However, the process of using gdb
to attach to the process is the same.
The "creative process" I suggested using gdb
can be tried before rebooting if you absolutely do not want to reboot.
Don't you agree?
Actually I expect gdb to also get hung when attaching it to a process in D state. But it's worth a trial.
If processes are permanently hung in cifs_reconnect_tcon then it looks like a kernel bug (or a missing interrupt/timeout feature).

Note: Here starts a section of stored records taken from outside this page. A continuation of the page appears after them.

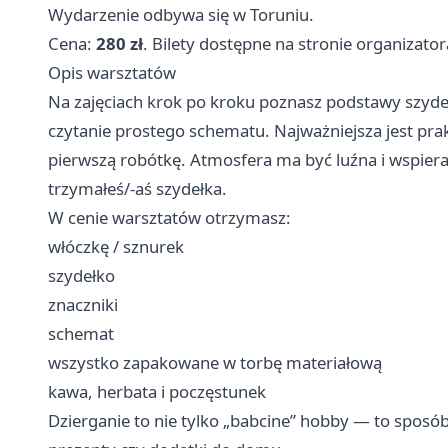
Wydarzenie odbywa się w Toruniu.
Cena:
280 zł
. Bilety dostępne na stronie organizator
Opis warsztatów
Na zajęciach krok po kroku poznasz podstawy szyde
czytanie prostego schematu. Najważniejsza jest pr
pierwszą robótkę. Atmosfera ma być luźna i wspierają
trzymałeś/-aś szydełka.
W cenie warsztatów otrzymasz:
włóczkę / sznurek
szydełko
znaczniki
schemat
wszystko zapakowane w torbę materiałową
kawa, herbata i poczęstunek
Dzierganie to nie tylko „babcine” hobby — to sposó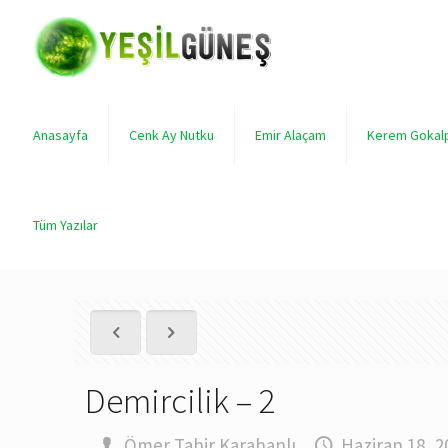
Anasayfa
Cenk Ay Nutku
Emir Alaçam
Kerem Gokal
Tüm Yazılar
Demircilik – 2
.
Ömer Tahir Karahanlı
,
Haziran 18, 2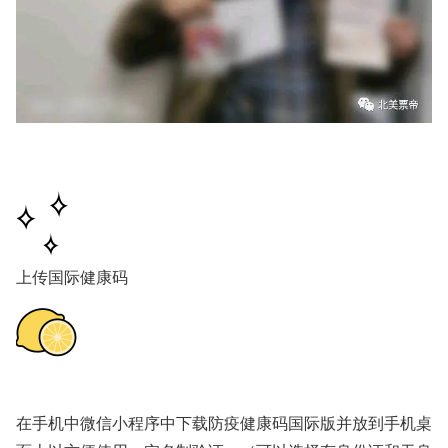
上传国际健康码
在手机中微信小程序中下载防疫健康码国际版并放到手机桌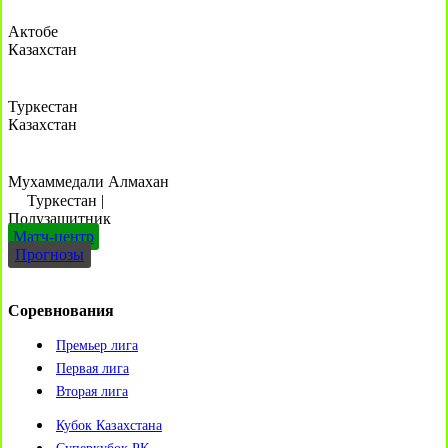
Актобе
Казахстан
Туркестан
Казахстан
Мухаммедали Алмахан
Туркестан
|
Полузащитник
Матч-центр
Прогнозы
Соревнования
Премьер лига
Первая лига
Вторая лига
Кубок Казахстана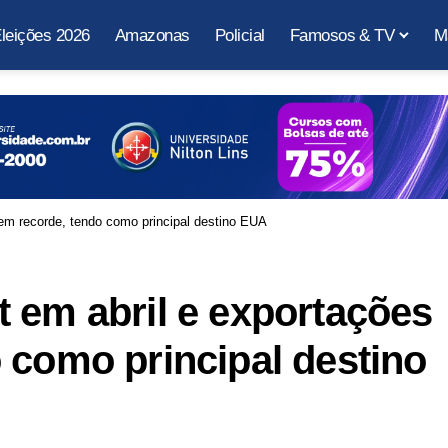
leições 2026
Amazonas
Policial
Famosos & TV
M
em recorde, tendo como principal destino EUA
 em abril e exportações
 como principal destino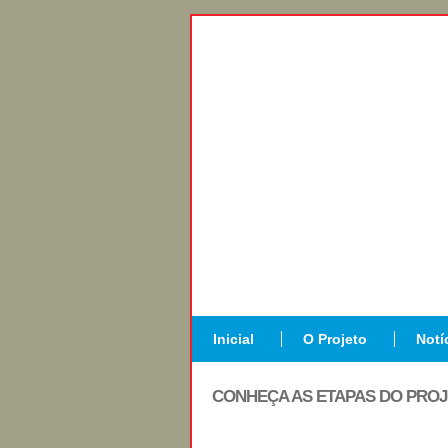
Inicial
O Projeto
Notí
CONHEÇA AS ETAPAS DO PRO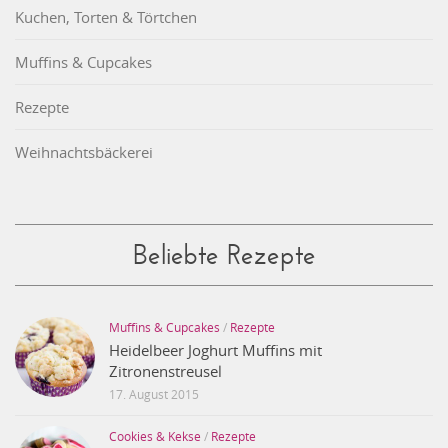
Kuchen, Torten & Törtchen
Muffins & Cupcakes
Rezepte
Weihnachtsbäckerei
Beliebte Rezepte
Muffins & Cupcakes
/
Rezepte
Heidelbeer Joghurt Muffins mit
Zitronenstreusel
17. August 2015
Cookies & Kekse
/
Rezepte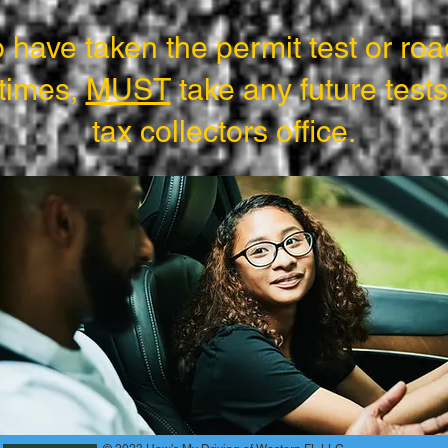
have taken the permit test or roa
times,
MUST
take any future tests 
tax collectors office.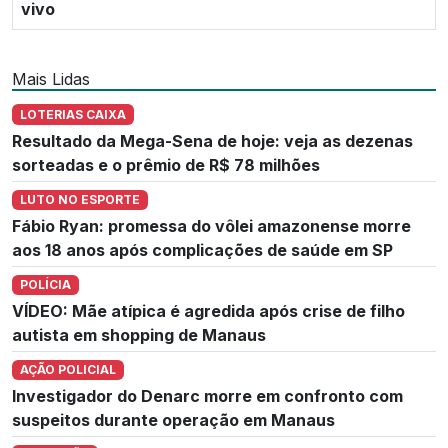
vivo
Mais Lidas
LOTERIAS CAIXA
Resultado da Mega-Sena de hoje: veja as dezenas
sorteadas e o prêmio de R$ 78 milhões
LUTO NO ESPORTE
Fábio Ryan: promessa do vôlei amazonense morre
aos 18 anos após complicações de saúde em SP
POLÍCIA
VÍDEO: Mãe atípica é agredida após crise de filho
autista em shopping de Manaus
AÇÃO POLICIAL
Investigador do Denarc morre em confronto com
suspeitos durante operação em Manaus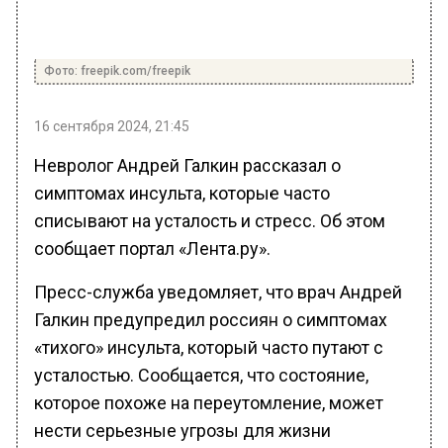
Фото: freepik.com/freepik
16 сентября 2024, 21:45
Невролог Андрей Галкин рассказал о
симптомах инсульта, которые часто
списывают на усталость и стресс. Об этом
сообщает портал «Лента.ру».
Пресс-служба уведомляет, что врач Андрей
Галкин предупредил россиян о симптомах
«тихого» инсульта, который часто путают с
усталостью. Сообщается, что состояние,
которое похоже на переутомление, может
нести серьезные угрозы для жизни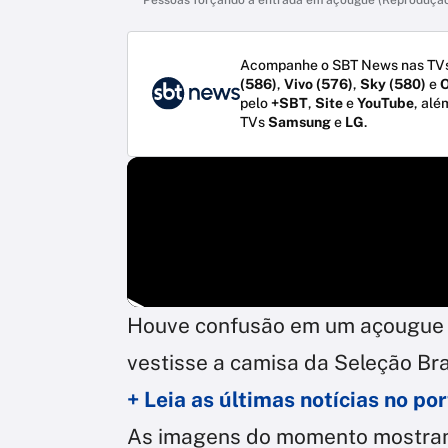
Acompanhe o SBT News nas TVs
(586)
,
Vivo (576)
,
Sky (580)
e
O
pelo
+SBT
,
Site
e
YouTube
, alé
TVs
Samsung
e
LG
.
Houve confusão em um açougue
vestisse a camisa da Seleção Bras
+ Leia as últimas notícias no p
As imagens do momento mostram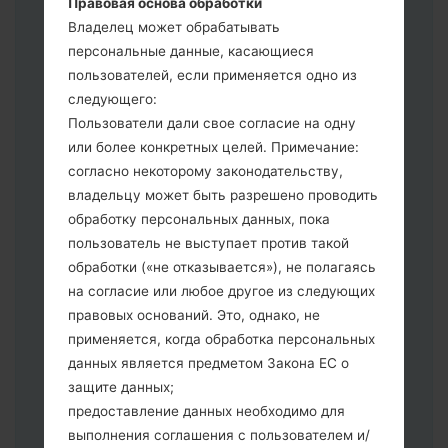
Правовая основа обработки
выберите CSC _ ***, в другом случае
Владелец может обрабатывать
выберите HOME_CSC _ *** для
персональные данные, касающиеся
сохранения Ваших данных.
пользователей, если применяется одно из
Теперь выключите устройство и
следующего:
войдите в "Download" режим. Все
Пользователи дали свое согласие на одну
методы как это сделать:
или более конкретных целей. Примечание:
Нажмите и удерживайте клавиши:
согласно некоторому законодательству,
питание, громкости и Bixbi.
владельцу может быть разрешено проводить
Нажмите и удерживайте клавиши:
обработку персональных данных, пока
регулировки громкости. Подключив
пользователь не выступает против такой
телефон к ПК используя USB кабель.
обработки («не отказывается»), не полагаясь
Нажмите и удерживайте клавиши:
на согласие или любое другое из следующих
питание, громкости и домой.
правовых оснований. Это, однако, не
Подключите USB кабель и нажмите
применяется, когда обработка персональных
клавиши: уменьшение звука и Bixbi.
данных является предметом Закона ЕС о
Нажмите и удерживайте клавиши:
защите данных;
питания и увеличения громкости
предоставление данных необходимо для
Далее подключите к компьютеру,
выполнения соглашения с пользователем и/
программа Odin должна определить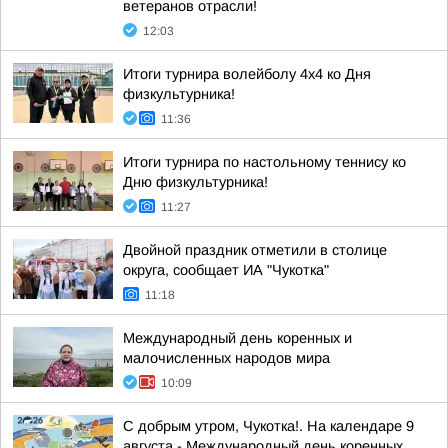
ветеранов отрасли!
12:03
Итоги турнира волейболу 4х4 ко Дня
физкультурника!
11:36
Итоги турнира по настольному теннису ко
Дню физкультурника!
11:27
Двойной праздник отметили в столице
округа, сообщает ИА "Чукотка"
11:18
Международный день коренных и
малочисленных народов мира
10:09
С добрым утром, Чукотка!. На календаре 9
августа - Международный день коренных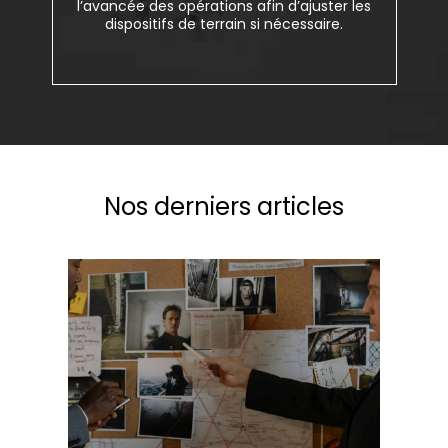
l’avancée des opérations afin d’ajuster les
dispositifs de terrain si nécessaire.
Nos derniers articles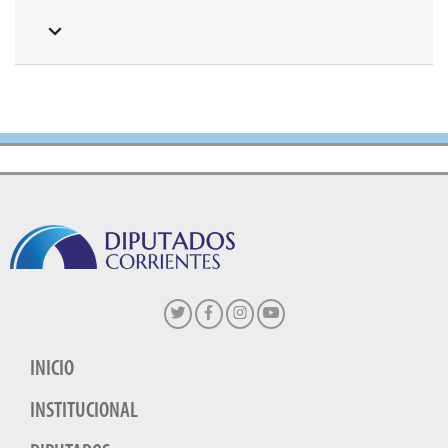
INICIO
INSTITUCIONAL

Is your kernel at the latest patch level?
I agree.
He has nothing to lose to at least try to attach with gdb
if he really does not want to reboot.
He might get lucky
I tried but no lucky :rolleyes:
[root@xxx:~]# ps -ef | grep dsmc
root 10765 1 0 Apr19 ? 00:00:00 dsmc q systeminfo policy -console
root 14196 1 0 Apr23 ? 00:00:03 /usr/bin/dsmc schedule -optfile=/opt/tivoli/tsm/client/ba/bin/dsm.opt
root 27110 2182 0 18:41 pts/0 00:00:00 grep dsmc
[root@xxx:~]# gdb
GNU gdb (GDB) Red Hat Enterprise Linux (7.2-83.el6)
Copyright (C) 2010 Free Software Foundation, Inc.
License GPLv3+: GNU GPL version 3 or later <http://gnu.org/licenses/gpl.html>
This is free software: you are free to change and redistribute it.
There is NO WARRANTY, to the extent permitted by law. Type "show copying"
and "show warranty" for details.
This GDB was configured as "x86_64-redhat-linux-gnu".
For bug reporting instructions, please see:
<http://www.gnu.org/software/gdb/bugs/>.
(gdb) attach 10765
Attaching to process 10765
ptrace: Operation not permitted.
(gdb)
Thanks for trying....
It was a long shot, but sometimes we do get lucky